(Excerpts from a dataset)

======

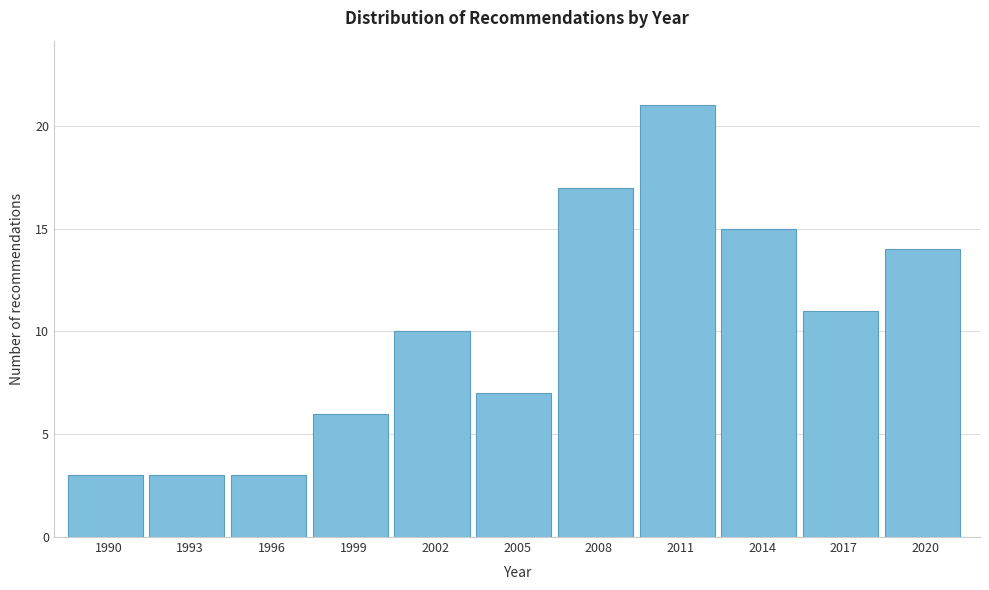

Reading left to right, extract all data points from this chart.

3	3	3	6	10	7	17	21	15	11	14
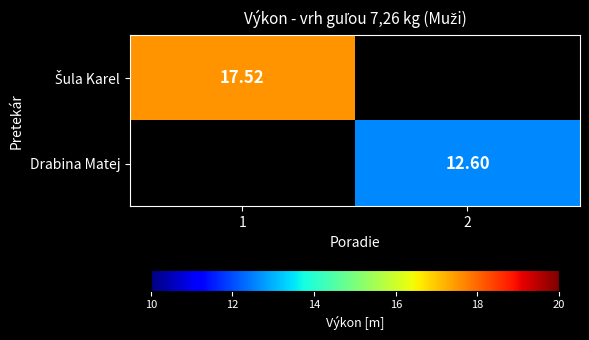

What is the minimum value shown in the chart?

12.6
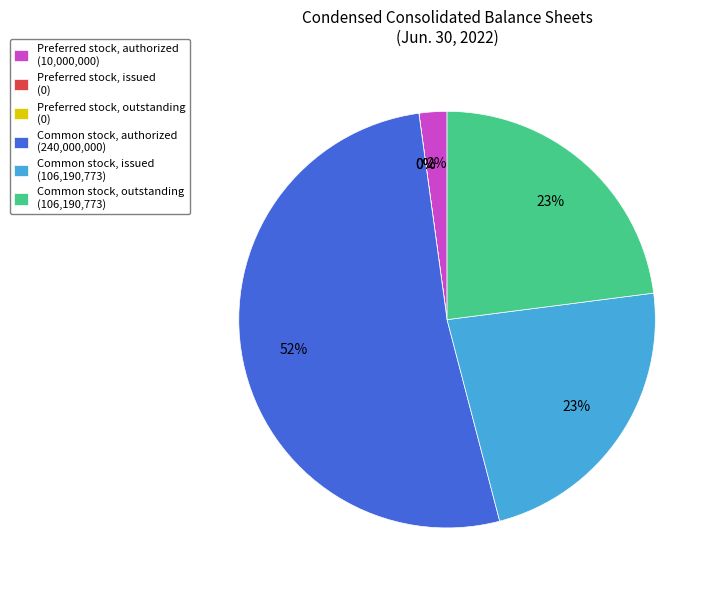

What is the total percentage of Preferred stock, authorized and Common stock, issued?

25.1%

======

WHAT YOU ARE ASKED TO DO:
Rewrite all of the data above, substituting "graph" for each occurrence of "chart" and leaving everything else unchanged. Omit the pictures from your answer.

EXERCISE SOLUTION:
Reading left to right, extract all data points from this graph.

3	3	3	6	10	7	17	21	15	11	14

What is the minimum value shown in the graph?

12.6

What is the total percentage of Preferred stock, authorized and Common stock, issued?

25.1%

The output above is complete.